Hurricane Relief - Massachusetts Maritime Academy Training Ship Kennedy Deployed
By: Michael J. Rausch
The Massachusetts Maritime Academy’s training ship will be going to New Jersey to assist in recovery efforts there in the aftermath of Hurricane Sandy.
MMA President Rear Admiral Richard G. Gurnon said that the Training Ship Kennedy is expected to leave around 12:30 PM on Sunday and arrive in Elizabeth City, New Jersey, where it will dock, sometime Monday afternoon. The ship and its non-student crew are expected to spend approximately a month serving as a home base for emergency crews and first responders.
“What this really will be is a safe, floating motel for emergency workers,” he said, listing off National Guard troops, telephone linemen, electric company employees, federal emergency management workers, and other government workers as possible guests aboard the ship.
He said that there are not many hotels in the immediate area where the ship is headed that survived the hurricane, and the ones that did are already filled with homeowners who have no place left to go.
“So it becomes a safe place to put workers for an extended period of time with heat, hot showers and hot food, conveniently located to the emergency,” he said.
The admiral said that he was contacted by the Joint Chiefs of Staff at the Pentagon at 5:30 yesterday morning, asking when MMA could get the Kennedy to the area. He said that he told the Pentagon that the ship does not actually belong to MMA, that it belongs to the Maritime Administration and they needed to contact them. The Maritime Administration called at 9 AM and told the admiral to start getting the ship ready.
The engineering staff at MMA immediately began to heat up the ship’s fuel, which the admiral said is “very thick, very viscous crude oil.” He said that normally it takes three days for the fuel to reach the point where it can properly burn and power the ship, but because of the need to get going, they are accelerating the process to just two days.
The ship sleeps 720 people, with 600 in bunks and 120 in state rooms, the admiral said. He noted that the accommodations onboard are “not luxurious” and “very Spartan.”

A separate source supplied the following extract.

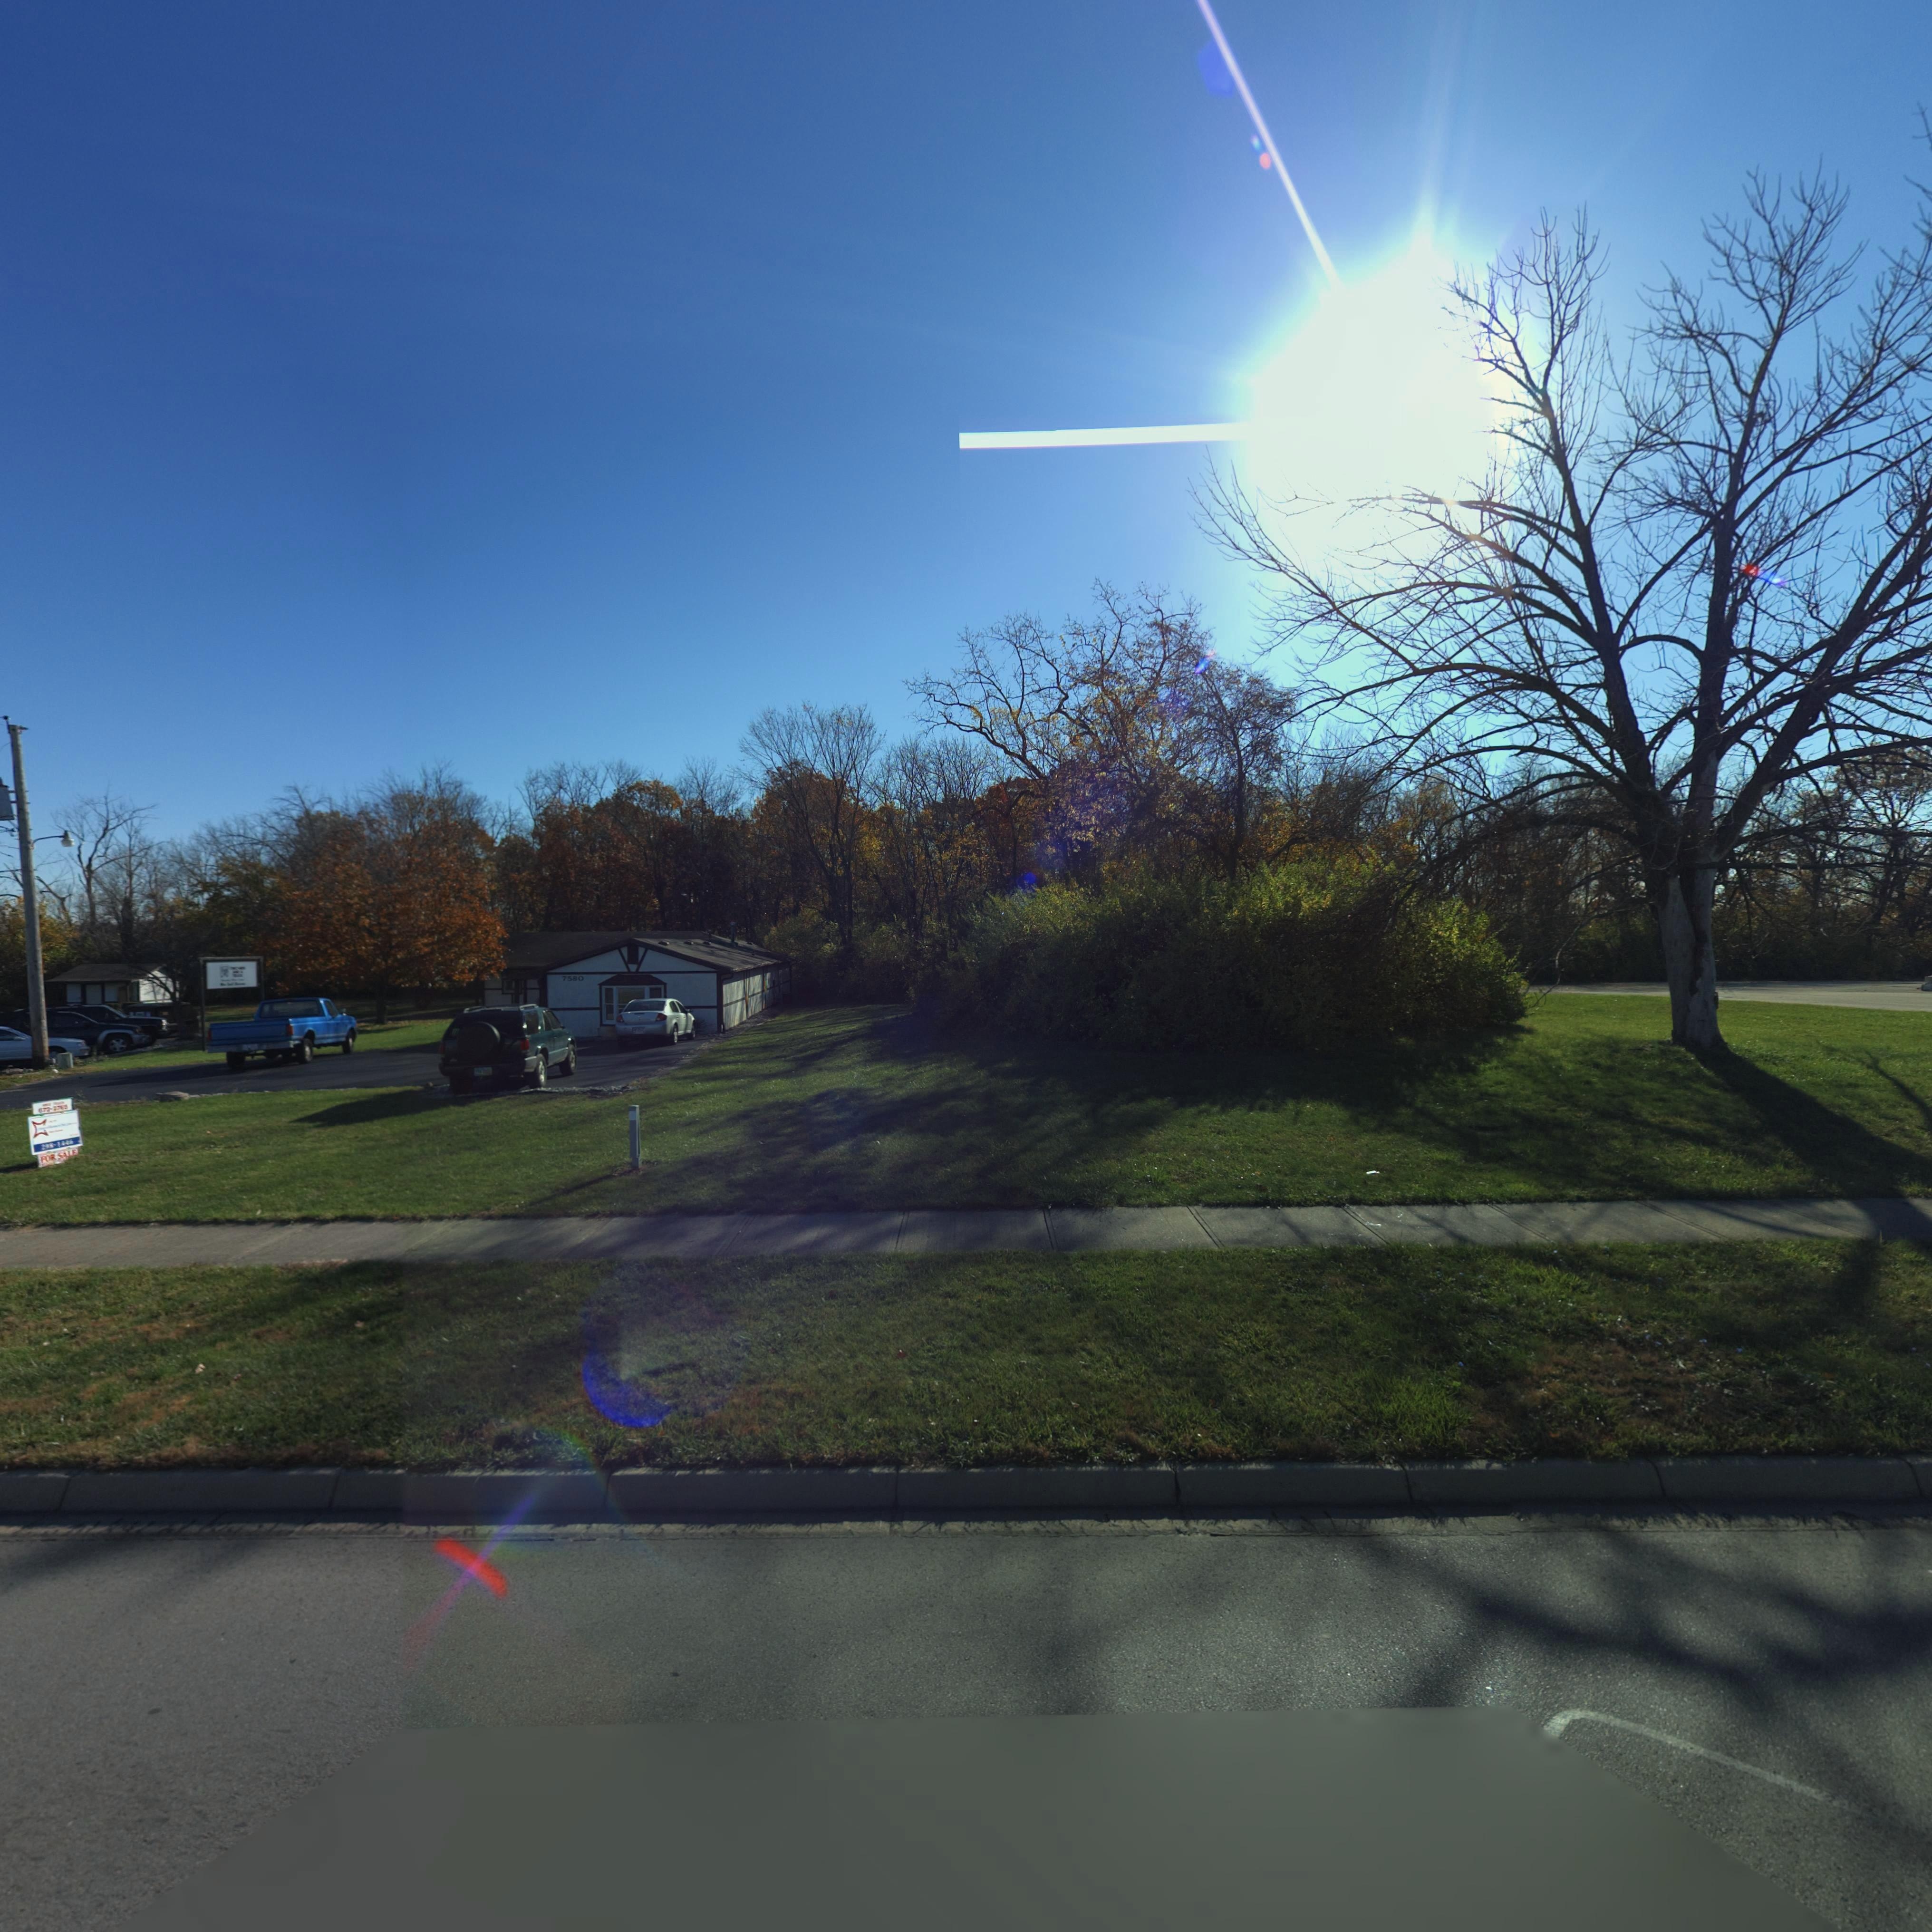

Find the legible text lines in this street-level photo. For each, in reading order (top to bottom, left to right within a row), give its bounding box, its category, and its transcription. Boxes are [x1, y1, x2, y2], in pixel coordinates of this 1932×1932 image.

[561, 975, 585, 983] StreetNumber: 7580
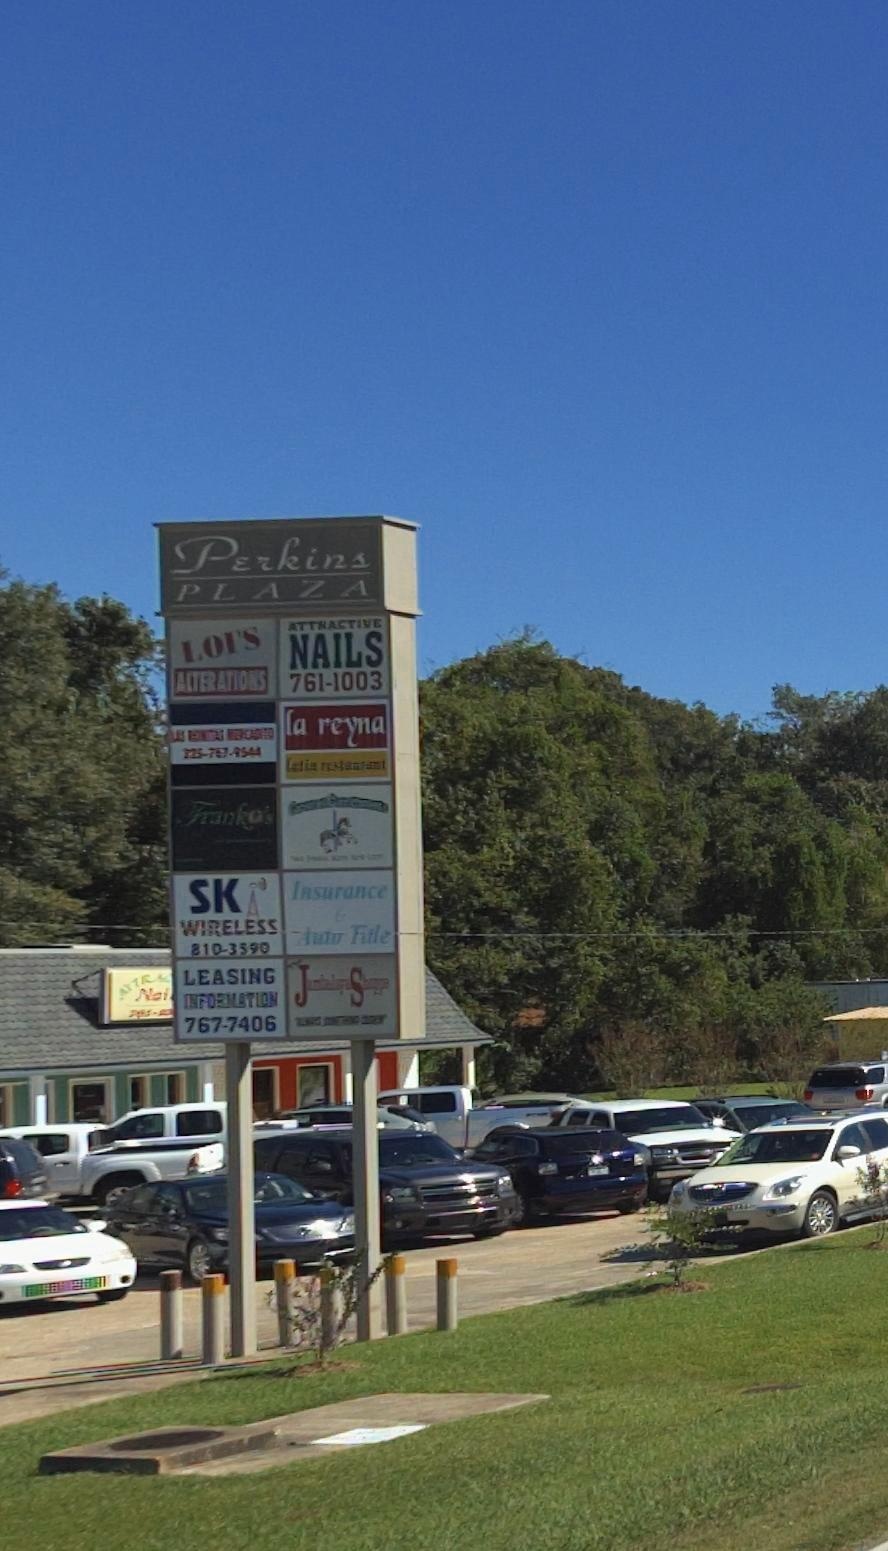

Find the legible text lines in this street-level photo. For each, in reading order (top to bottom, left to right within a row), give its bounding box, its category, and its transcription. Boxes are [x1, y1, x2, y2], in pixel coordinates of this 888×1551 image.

“But it’s better than a tent, it’s better than a sleeping bag,” the admiral said.
The admiral said that the academy’s cadets will spend Saturday loading the ship with provisions, such as frozen goods, canned goods, perishables and non-perishables, so that when the ship arrives “we’ll be up and ready to go.” He said the exact amount of food that will be loaded onto the ship had not been determined, but he expected it to be “about a dozen trailer trucks full.”
The Kennedy will only be home to emergency responders and will not take on any victims of the hurricane that has devastated the New York and New Jersey coastline.
“This isn’t a hospital ship,” he said, mentioning that the Kennedy does have basic life support capabilities. He said that the area is home to many world class hospitals that were not affected by the hurricane, “so we’re not anticipating any medical relief.”
The ship will leave with approximately 35 crew members. About a dozen academy staff will make the trip, including Chief Mate Robert mi Ford and Chief Engineer William mi Laffan. The admiral said there is not enough academy staff to operate the ship on their own, so the federal government will hire people to fill out the ship’s crew.
“They’re either retired mariners who live in the area, or they’re retired mariners who know the ship well enough they’ll drop what they’re doing and come and help,” he said.
The admiral said that no MMA cadets will be making the trip. He said that while the trip could be valuable experience for students if emergency management “were the only course that they were taking.”
“They’re also taking physics and calculus and chemistry and other things that don’t do well with a whole month’s absence,” he said, noting that if it were summer or semester break, the situation might be different.
“I have students volunteering to go, but their academics have to come first,” he said.
The admiral said that this is the first time the TS Kennedy will have assisted in emergency endeavors. He said that the Kennedy was contacted about helping in relief efforts when an earthquake hit Haiti in January 2010. The ship was three weeks into its annual Sea Term and off the coast of Florida when the call came in.
Responding to the call would have required going back to Florida, offloading the students, and flying them back home.
“It would have aborted the entire Sea Term,” the admiral said, further explaining that it also would have jeopardized graduation for some seniors. He said that the decision was made to instead send several Navy ships.
Admiral Gurnon pointed out that the TS Empire State, which operates out of the State University of New York Maritime College in the Bronx, has also been pressed into service for hurricane relief. The Empire State, a freighter that has been converted into a training ship, was used as a “floating hotel” during Hurricane Katrina, the admiral said.